Mandarin Oriental has reservations about demand
Luxury hotel operator Mandarin Oriental International has reported 33 per cent growth in underlying full-year profit but has warned that economic and financial turmoil in the euro zone and the United States will hurt demand.
The group, which has a 42-strong portfolio, including the famed Mandarin Oriental hotel in Central, expects growth to be driven by a new hotel in Paris and by recovery in its hotel in Tokyo. Underlying profit jumped to US$59 million last year from US$44.4 million in 2010.
Net profit was 52 per cent higher at US$67.5 million, which included one-off items such as an US$8 million net non-trading profit and a US$10 million gain from a long-term leasehold interest in its London hotel.
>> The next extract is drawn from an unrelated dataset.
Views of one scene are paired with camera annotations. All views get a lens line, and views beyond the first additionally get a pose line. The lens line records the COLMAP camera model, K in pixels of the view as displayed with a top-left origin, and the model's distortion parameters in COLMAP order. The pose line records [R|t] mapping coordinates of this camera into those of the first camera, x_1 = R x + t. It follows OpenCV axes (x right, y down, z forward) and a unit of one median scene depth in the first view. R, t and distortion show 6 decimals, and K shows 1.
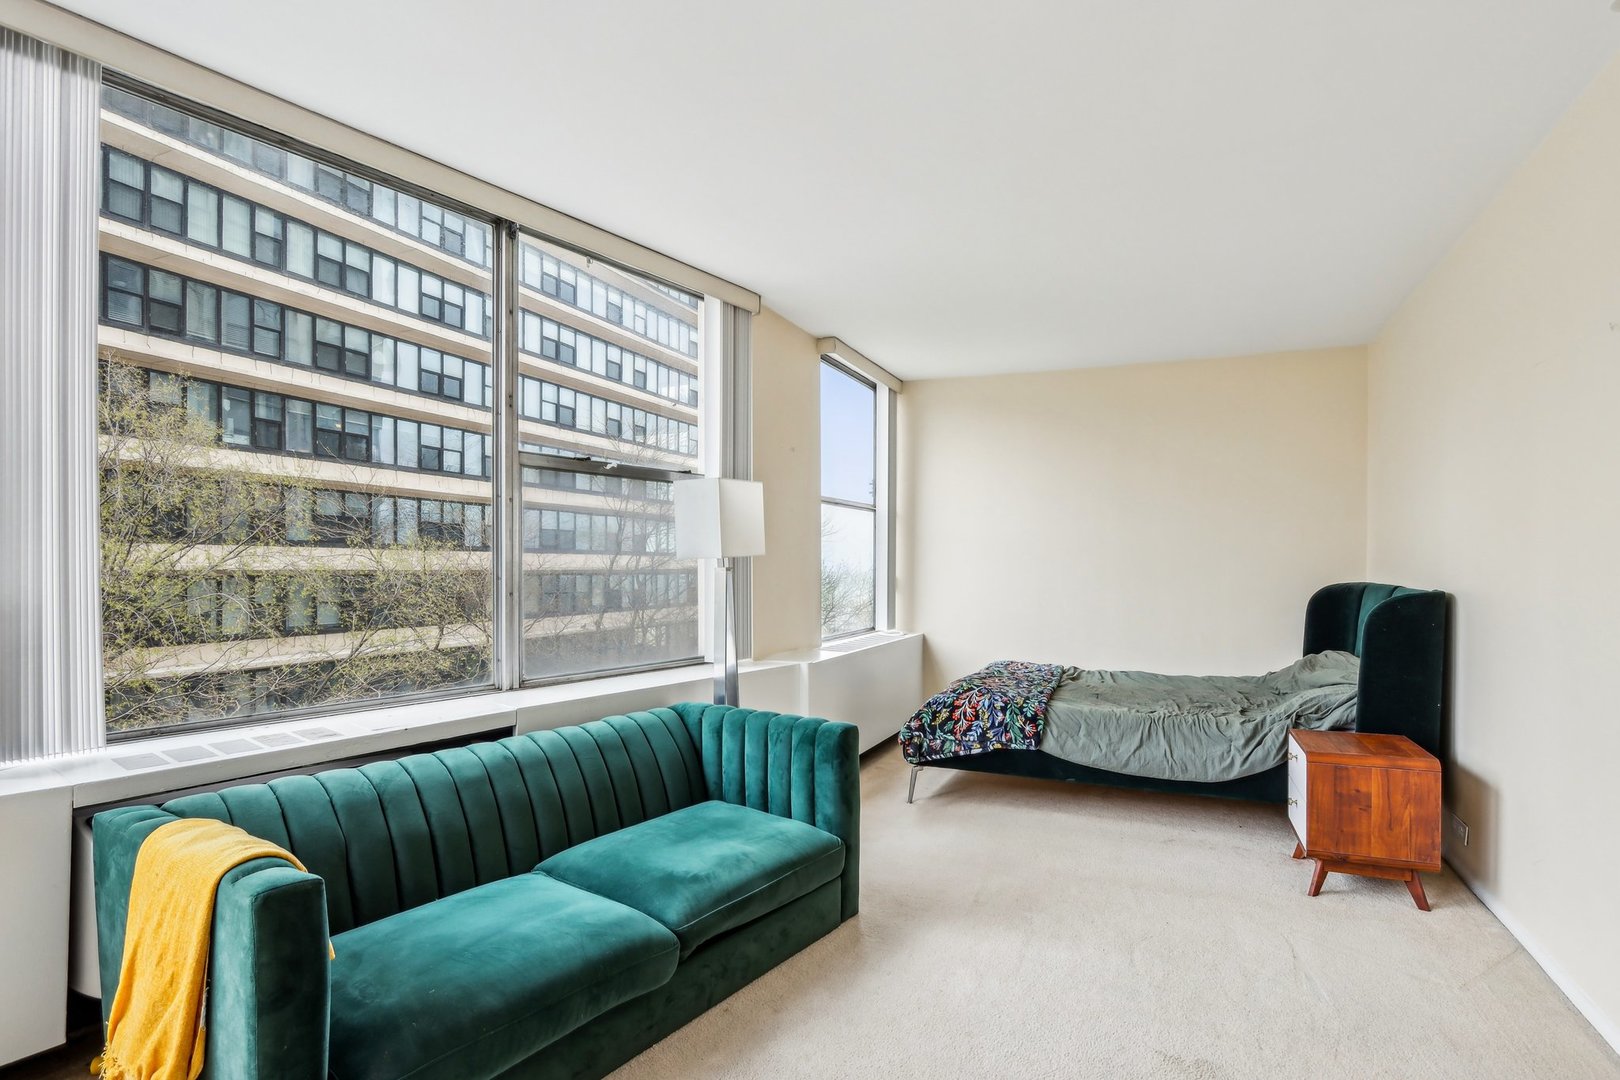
lens RADIAL K [[829.5, 0, 814.1], [0, 829.5, 566.4], [0, 0, 1]] dist [-0.016002, -0.001073]
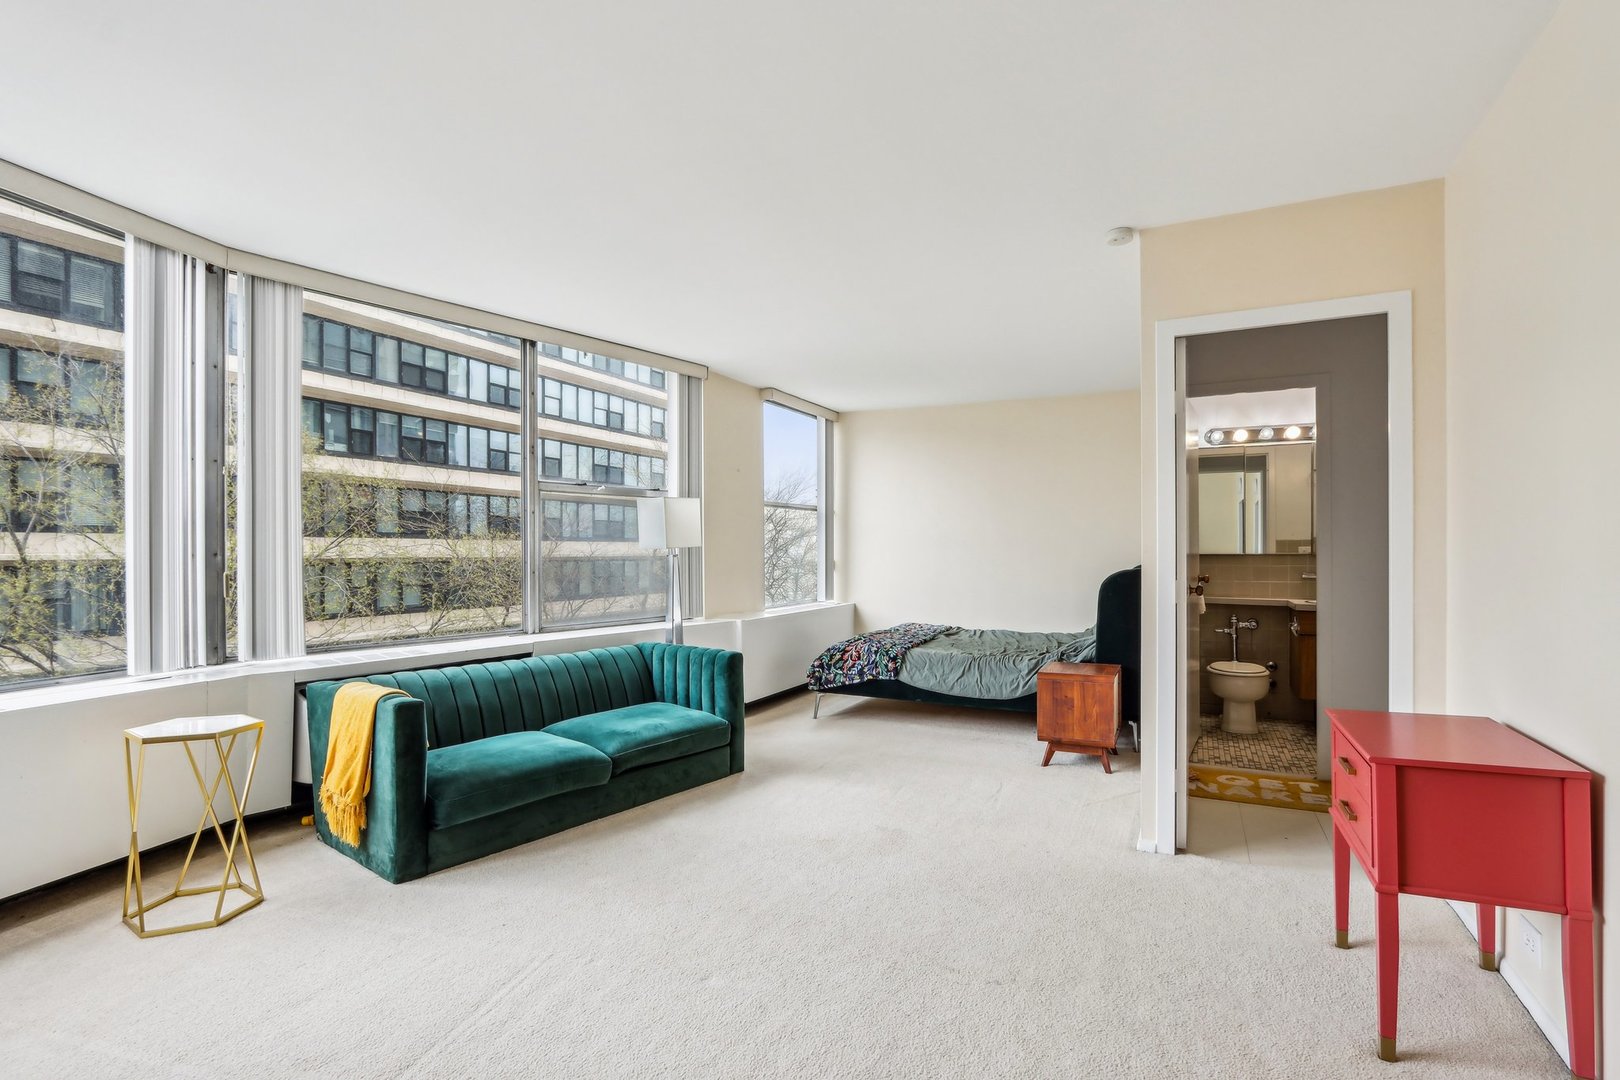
lens RADIAL K [[768.0, 0, 810.0], [0, 768.0, 543.1], [0, 0, 1]] dist [-0.021486, 0.000199]
pose [[0.998733, -0.006443, -0.049915, 0.201791], [0.005862, 0.999913, -0.011787, -0.001637], [0.049987, 0.011479, 0.998684, -0.373300]]
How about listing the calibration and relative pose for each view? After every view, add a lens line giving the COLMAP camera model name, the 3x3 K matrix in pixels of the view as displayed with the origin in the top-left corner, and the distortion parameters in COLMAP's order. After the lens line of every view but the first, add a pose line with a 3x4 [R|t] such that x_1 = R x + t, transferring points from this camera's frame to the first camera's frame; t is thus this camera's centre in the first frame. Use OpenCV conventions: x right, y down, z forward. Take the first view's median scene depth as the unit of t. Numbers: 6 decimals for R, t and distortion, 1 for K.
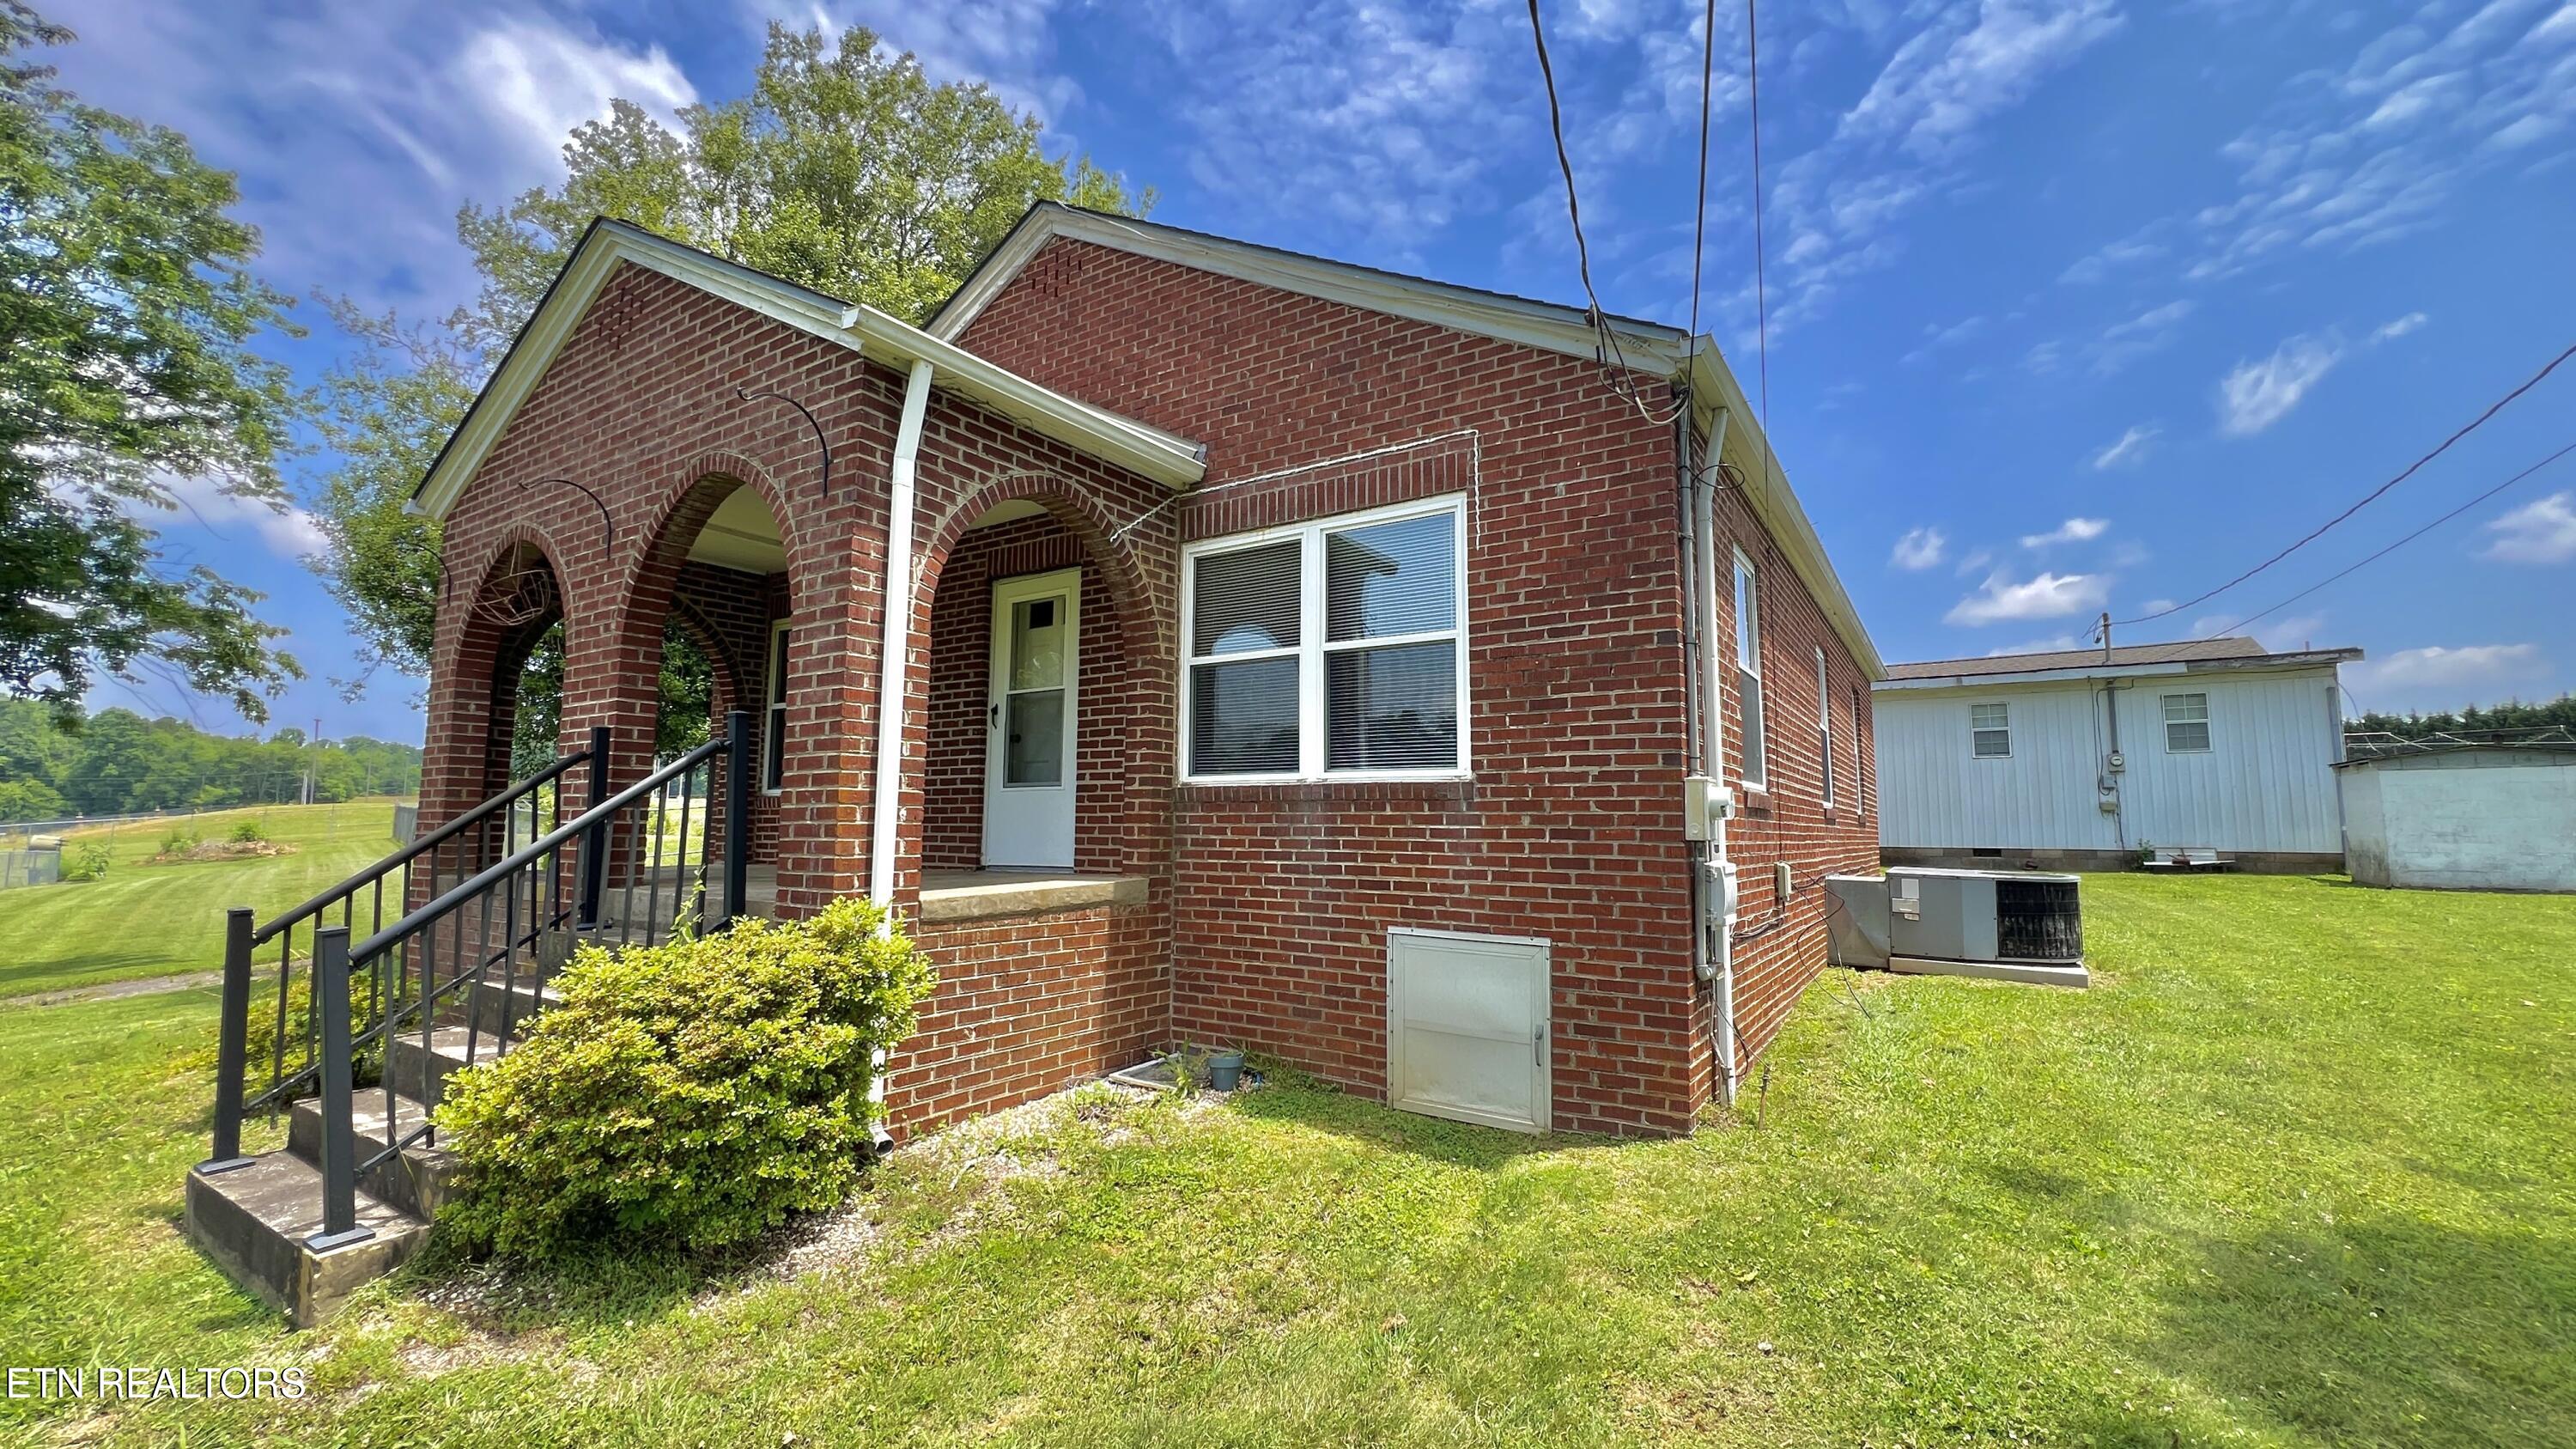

Chairman Simon Keswick said in a statement yesterday that 'current economic challenges in Europe and the US may impact some of the group's markets this year'.
Last year, Mandarin Oriental said demand was so strong on the mainland that China became its second largest source of business after the US and accounted for 13 per cent of the group's total room nights.
The group's spokesperson said that the hotel at the CCTV complex in Beijing was under reconstruction after it was destroyed in a massive blaze three years ago.
She said the hotel was scheduled to open in 2014.
The group's hotels did best in Europe on the back of buoyant demand and limited supply in the top-end segment. Revenue per available room (Revpar), or a benchmark in gauging profitability of a hotel, jumped 20 per cent on a like-for-like basis over 2010, based on an average room rate of about US$700 (HK$5,446) per night.
In Hong Kong, the group's boutique hotel at Landmark and the Mandarin Oriental on Connaught Road had Revpar growing 14 per cent, while the Excelsior Hotel in Causeway Bay fared even better with 18 per cent growth.
Landmark Mandarin was charging US$520 per room per night last year, and US$468 per room per night at the Mandarin Oriental Hong Kong.